• Task to complete: Please copy the fender skirt thread from "I thought the price" up to and including "Any thoughts .", replacing "white" with "black".

• Extract provided:
*****

# Fender Skirt 21Rs



## charlesy (Jul 27, 2010)

I had a blowout on my 2005 21RS and my fender skirt disentegrated. Does anyone know where I can get a new one? Also does anyone know what the name of the brown color that is the lower color on these units . Thanks for any help .Chuck


----------



## crunchman12002 (Jul 26, 2009)

charlesy said:


> I had a blowout on my 2005 21RS and my fender skirt disentegrated. Does anyone know where I can get a new one? Also does anyone know what the name of the brown color that is the lower color on these units . Thanks for any help .Chuck


charlesy,
Double check the measurements. Try here.
crunchman


----------



## charlesy (Jul 27, 2010)

Thanks for the help Crunchman .


----------



## CamperAndy (Aug 26, 2004)

$149??? Are they serious?


----------



## crunchman12002 (Jul 26, 2009)

CamperAndy said:


> $149??? Are they serious?


CamperAndy,
Serious as in cheap or expensive? I thought they were pretty reasonable and I think the taupe is our color?
Looks to be cheaper than any skirt @ pellandent?
Do you know of another source?
crunchman


----------



## CamperAndy (Aug 26, 2004)

crunchman12002 said:


> $149??? Are they serious?


CamperAndy,
Serious as in cheap or expensive? I thought they were pretty reasonable and I think the taupe is our color?
Looks to be cheaper than any skirt @ pellandent?
Do you know of another source?
crunchman
[/quote]

I saw the price and figured it was off by $100 too much. Did some research and there are not going to be a lot of places with any better match on the skirt or price but it just seems very high to me. Based on what it is, it should not be that much.


----------



## charlesy (Jul 27, 2010)

I thought the price was a little high too , but what do you do ? They have you over a barrel. I guess I will order one . I am thinking about buying white and changing both sides . I will probaly paint the lower section too , possibly the blue thats on the graphics. Any thoughts .


----------

*****

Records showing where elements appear

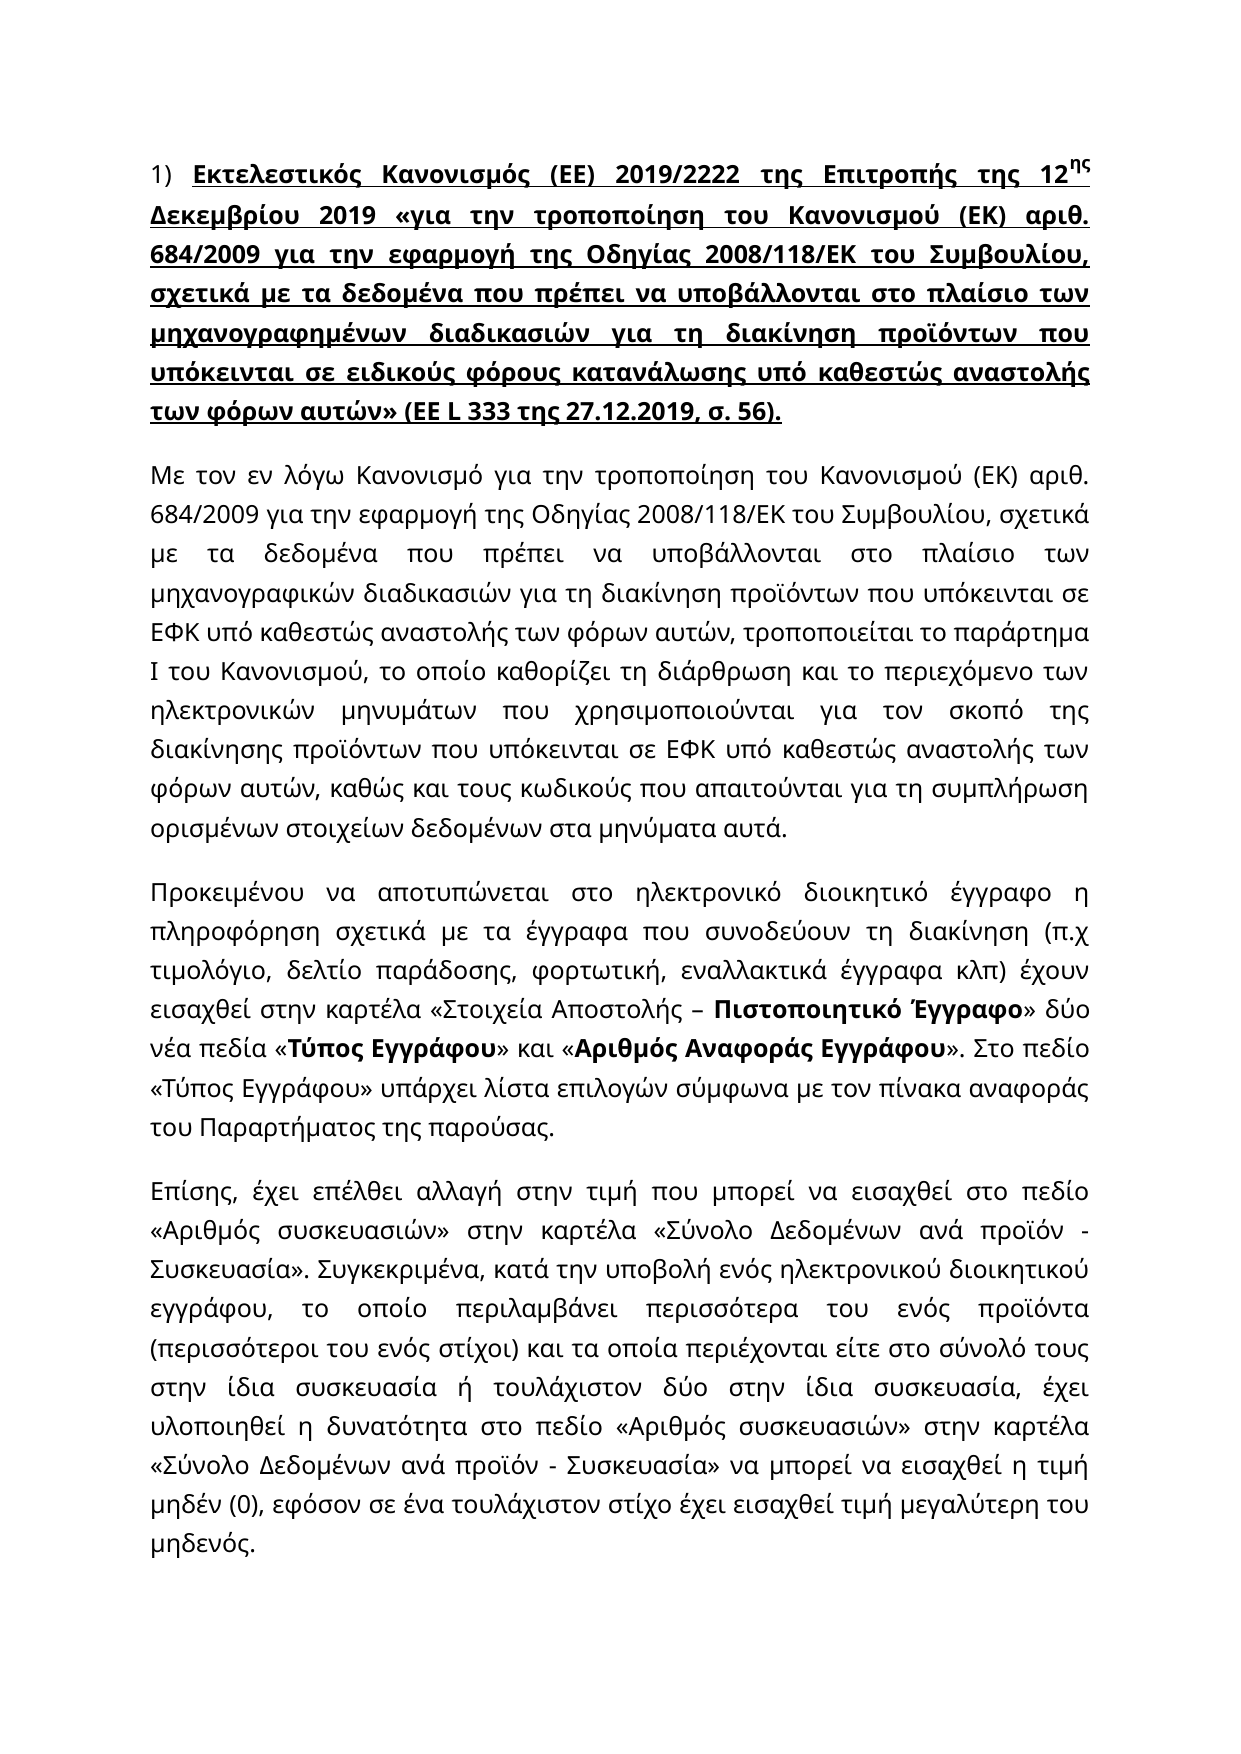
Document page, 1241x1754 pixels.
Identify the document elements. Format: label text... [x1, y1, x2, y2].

text σχετικά με τα δεδομένα που πρέπει να υποβάλλονται στο πλαίσιο των [150, 268, 1090, 305]
text 1) Εκτελεστικός Κανονισμός (ΕΕ) 2019/2222 της Επιτροπής της 12ης Δεκεμβρίου 2019 «για την τροποποίηση του Κανονισμού (ΕΚ) αριθ. [150, 150, 1090, 227]
text υπόκεινται σε ειδικούς φόρους κατανάλωσης υπό καθεστώς αναστολής [150, 346, 1090, 383]
text Προκειμένου να αποτυπώνεται στο ηλεκτρονικό διοικητικό έγγραφο η πληροφόρηση σχετικά με τα έγγραφα που συνοδεύουν τη διακίνηση (π.χ τιμολόγιο, δελτίο παράδοσης, φορτωτική, εναλλακτικά έγγραφα κλπ) έχουν εισαχθεί στην καρτέλα «Στοιχεία Αποστολής – Πιστοποιητικό Έγγραφο» δύο νέα πεδία «Τύπος Εγγράφου» και «Αριθμός Αναφοράς Εγγράφου». Στο πεδίο «Τύπος Εγγράφου» υπάρχει λίστα επιλογών σύμφωνα με τον πίνακα αναφοράς του Παραρτήματος της παρούσας. [150, 874, 1090, 1143]
text των φόρων αυτών» (ΕΕ L 333 της 27.12.2019, σ. 56). [150, 385, 1090, 428]
text μηχανογραφημένων διαδικασιών για τη διακίνηση προϊόντων που [150, 307, 1090, 344]
text 684/2009 για την εφαρμογή της Οδηγίας 2008/118/ΕΚ του Συμβουλίου, [150, 228, 1090, 266]
text Επίσης, έχει επέλθει αλλαγή στην τιμή που μπορεί να εισαχθεί στο πεδίο «Αριθμός συσκευασιών» στην καρτέλα «Σύνολο Δεδομένων ανά προϊόν - Συσκευασία». Συγκεκριμένα, κατά την υποβολή ενός ηλεκτρονικού διοικητικού εγγράφου, το οποίο περιλαμβάνει περισσότερα του ενός προϊόντα (περισσότεροι του ενός στίχοι) και τα οποία περιέχονται είτε στο σύνολό τους στην ίδια συσκευασία ή τουλάχιστον δύο στην ίδια συσκευασία, έχει υλοποιηθεί η δυνατότητα στο πεδίο «Αριθμός συσκευασιών» στην καρτέλα «Σύνολο Δεδομένων ανά προϊόν - Συσκευασία» να μπορεί να εισαχθεί η τιμή μηδέν (0), εφόσον σε ένα τουλάχιστον στίχο έχει εισαχθεί τιμή μεγαλύτερη του μηδενός. [150, 1173, 1090, 1560]
text Με τον εν λόγω Κανονισμό για την τροποποίηση του Κανονισμού (ΕΚ) αριθ. 684/2009 για την εφαρμογή της Οδηγίας 2008/118/ΕΚ του Συμβουλίου, σχετικά με τα δεδομένα που πρέπει να υποβάλλονται στο πλαίσιο των μηχανογραφικών διαδικασιών για τη διακίνηση προϊόντων που υπόκεινται σε ΕΦΚ υπό καθεστώς αναστολής των φόρων αυτών, τροποποιείται το παράρτημα Ι του Κανονισμού, το οποίο καθορίζει τη διάρθρωση και το περιεχόμενο των ηλεκτρονικών μηνυμάτων που χρησιμοποιούνται για τον σκοπό της διακίνησης προϊόντων που υπόκεινται σε ΕΦΚ υπό καθεστώς αναστολής των φόρων αυτών, καθώς και τους κωδικούς που απαιτούνται για τη συμπλήρωση ορισμένων στοιχείων δεδομένων στα μηνύματα αυτά. [150, 458, 1090, 844]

*****

• Answer in full:
I thought the price was a little high too , but what do you do ? They have you over a barrel. I guess I will order one . I am thinking about buying black and changing both sides . I will probaly paint the lower section too , possibly the blue thats on the graphics. Any thoughts .